Wednesday, May 19, 2021

A Flood of Kindness - Author Interview and Craft Chat with Ellen Leventhal by Kathy Halsey

I so enjoy featuring writers I've meet over my career who are now successfully published authors. My friend Ellen Leventhal has several published picture books to her credit, but A Flood of Kindness is extra special as she lived through three floods between 2015 -2017 at her home in Houston, Texas.  Like Charlotte, her main character, Ellen lost most everything, yet she focused on Mr Rogers and his advice to look for the helpers for hope and inspiration. That inspiration inspired her newest book.

Book Review

Yes, I am reviewing a friend's book that received my feedback early on, but my policy as an educator and K-12 retired librarian is that I only review books that I fully support and recommend. 

From a writer's perspective, I see a well-focused book with many elements to note and emulate in my own work. The beginning spread captures a river come alive and a hint of the danger ahead. The vivid verbs and short staccato sentences heighten the stakes for main character Charlotte and her family. The refrain, "But still it rained" and the modification of that refrain, "But still, water seeped in," and "But still, I shivered" shape the relentlessness of a flood with no end in sight and a through-line that propels the readers forward. 

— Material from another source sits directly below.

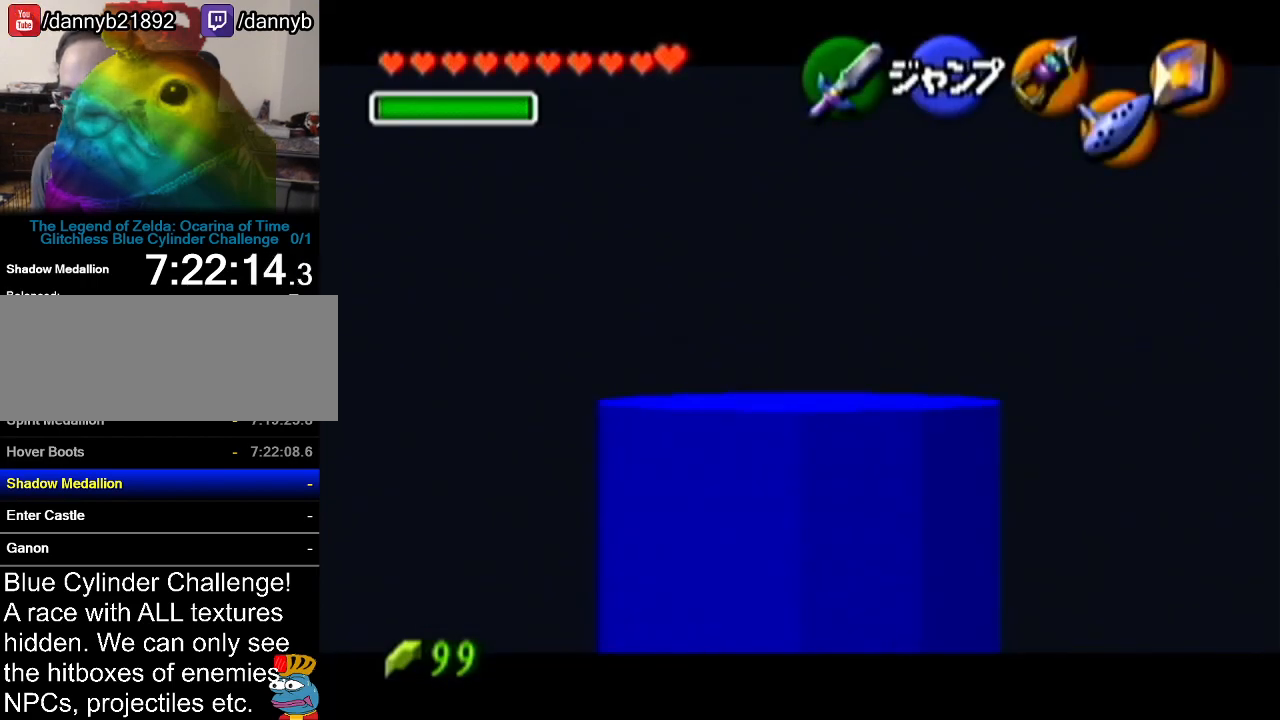
{"buttons": [], "left_stick": "down", "events": [[134, "Z", "up"], [267, "A", "down"], [417, "A", "up"]]}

With main character Charlotte, Ellen has created an emotional journey and internal arc. Charlotte knows she's too old to be comforted by her teddy, yet that's just what she needs.  The use of close third person for framing the story is perfect. Through a child's eyes we experience the fear, frustration, and anger that comes from uncontrollable disasters. Charlotte gains strength from the "helpers" and becomes one herself as she passes on her precious teddy to a younger child. 

From an educator and librarian's perspective, this is a book children need now whether it be for social emotional learning or to emulate Charlotte and pass on kindness in their own special way. The story gives children the agency to be "the helpers," too. With natural disasters such as floods and fires on the rise due to global warming or the pandemic we are living through, a book of empowerment like A Flood of Kindness can facilitate discussions on these issues.    

Ellen has also created a campaign, "The Kindness Challenge," found on her website with activities to promote kindness. Kids can create kindness chains, play kindness bingo and write group poetry. Find the projects here.

Craft Chat with Ellen Leventhal

First of all, thank you so much, Kathy, for having me on the Grog. I appreciate it a lot.   

Kathy: I was lucky enough to see early versions as A Flood of Kindness developed. What revision changes made the story stronger?  

Ellen: This is a fun question because I went back in my email and found what I sent you. EEK! So, thank you again for your help. There were a LOT of changes from the versions you saw. Some changes were major, and some were small tweaks.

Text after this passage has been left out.